By Marie-Soleil Blais

Hydrate and fuel : before, during and after

This may sound obvious and you may wonder why I even bother to mention it. But for me, it tops the list because it has so much impact on how I absorb training load and recover for the next ride. Make sure you feed your body enough or it will get mad at you ! Use electrolytes in your bottles and bring an extra tablet or small bag if your ride is particularly long.  A good rule of thumb which has worked well for me, is to drink one bottle per hour.

 

Immediately after the ride, make sure you have a meal (or snack, smoothie, etc.) that has a ratio of three or four grams of carbohydrate for one gram of protein. It’s very important to replenish after a hard workout, to enable the recovery process as soon as possible. It’s the best thing you can do before investing in any other recovery aid.

Legs up!

A very effective and simple technique (and quite lazy !) is to lay back on the floor with your legs up against the wall, using gravity to help encourage blood flow. This helps to  flush your legs (eliminate lactic acid residue), and sends back freshly oxygenated blood to your muscles. You should stay there for a minimum of 10 minutes, or ideally as long as you can. I like to use this time to meditate or to listen to podcasts. Find a way to make it interesting and make it a routine!
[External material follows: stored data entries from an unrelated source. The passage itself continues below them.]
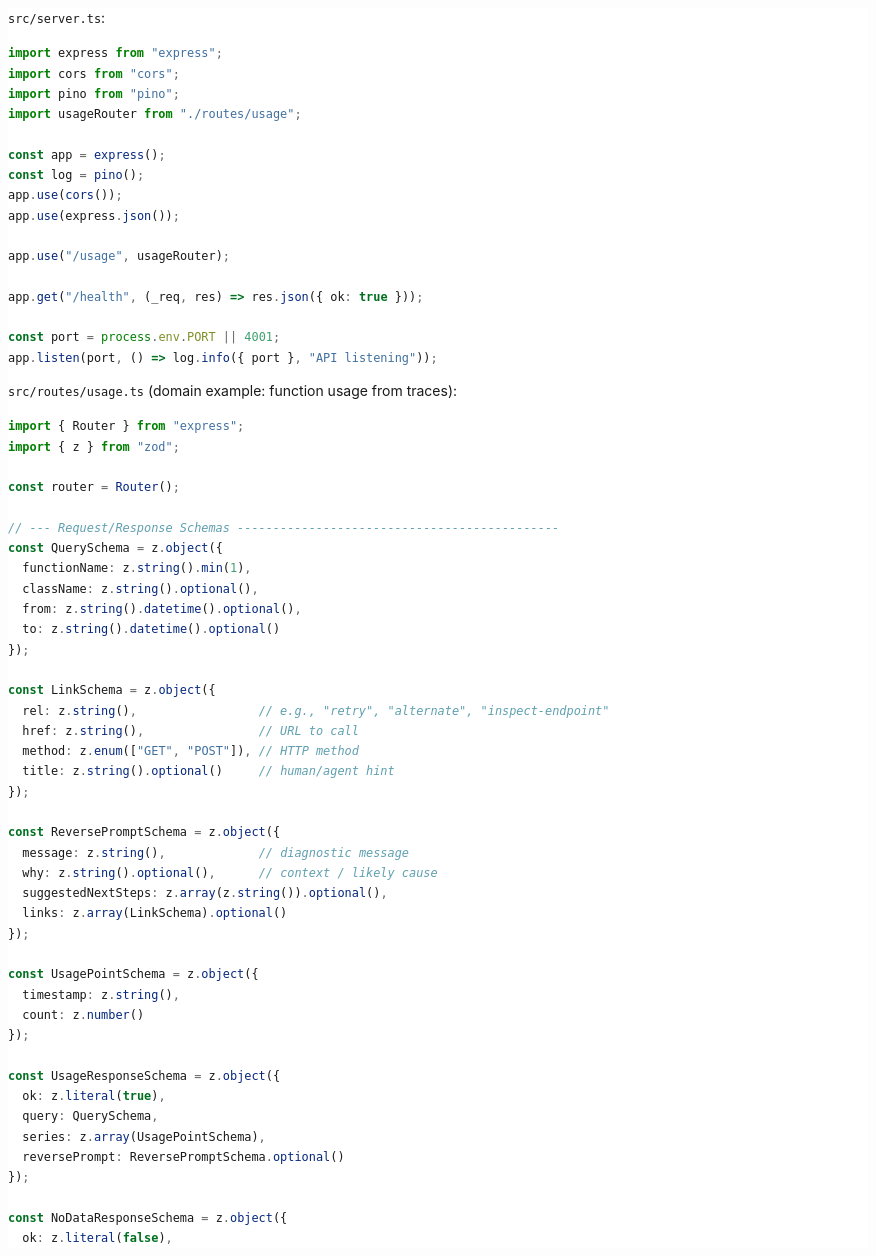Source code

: `src/server.ts`:

```ts
import express from "express";
import cors from "cors";
import pino from "pino";
import usageRouter from "./routes/usage";

const app = express();
const log = pino();
app.use(cors());
app.use(express.json());

app.use("/usage", usageRouter);

app.get("/health", (_req, res) => res.json({ ok: true }));

const port = process.env.PORT || 4001;
app.listen(port, () => log.info({ port }, "API listening"));
```

`src/routes/usage.ts` (domain example: function usage from traces):

```ts
import { Router } from "express";
import { z } from "zod";

const router = Router();

// --- Request/Response Schemas ---------------------------------------------
const QuerySchema = z.object({
  functionName: z.string().min(1),
  className: z.string().optional(),
  from: z.string().datetime().optional(),
  to: z.string().datetime().optional()
});

const LinkSchema = z.object({
  rel: z.string(),                 // e.g., "retry", "alternate", "inspect-endpoint"
  href: z.string(),                // URL to call
  method: z.enum(["GET", "POST"]), // HTTP method
  title: z.string().optional()     // human/agent hint
});

const ReversePromptSchema = z.object({
  message: z.string(),             // diagnostic message
  why: z.string().optional(),      // context / likely cause
  suggestedNextSteps: z.array(z.string()).optional(),
  links: z.array(LinkSchema).optional()
});

const UsagePointSchema = z.object({
  timestamp: z.string(),
  count: z.number()
});

const UsageResponseSchema = z.object({
  ok: z.literal(true),
  query: QuerySchema,
  series: z.array(UsagePointSchema),
  reversePrompt: ReversePromptSchema.optional()
});

const NoDataResponseSchema = z.object({
  ok: z.literal(false),
```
Foam Roll and massage ball

Another popular technique within the peloton is to self-massage using a foam roller and/or a massage ball. You roll yourself on it, applying the pressure from your body weight on the the parts of your muscles that are tight, and roll or knead out the knots. It can be a bit difficult to perform when you’re tired and just want to lie down, but its benefits are pretty unanimous in the peloton.

Varsity athlete using a foam roller to release her tight muscles

If you’re not too sure of proper usage, there are plenty of resources online to show you how to use one. No need to buy a fancy one, just a plain roll in foam will do the trick.

Stretching

Not everyone agrees stretching has a positive impact on short term recovery, but over the long term, it can be key in preventing injuries. Personally, I really like the feeling of loosening up when the body feels tight. It also helps encourage blood flow and act as a sort of activation.

Stretching is a good habit for cyclists in general since pedaling is such a repetitive movement. Make sure you stretch these 4 muscle groups at least once a week : psoas, hamstrings, quadriceps and hip flexors, holding each position for 30 seconds or more.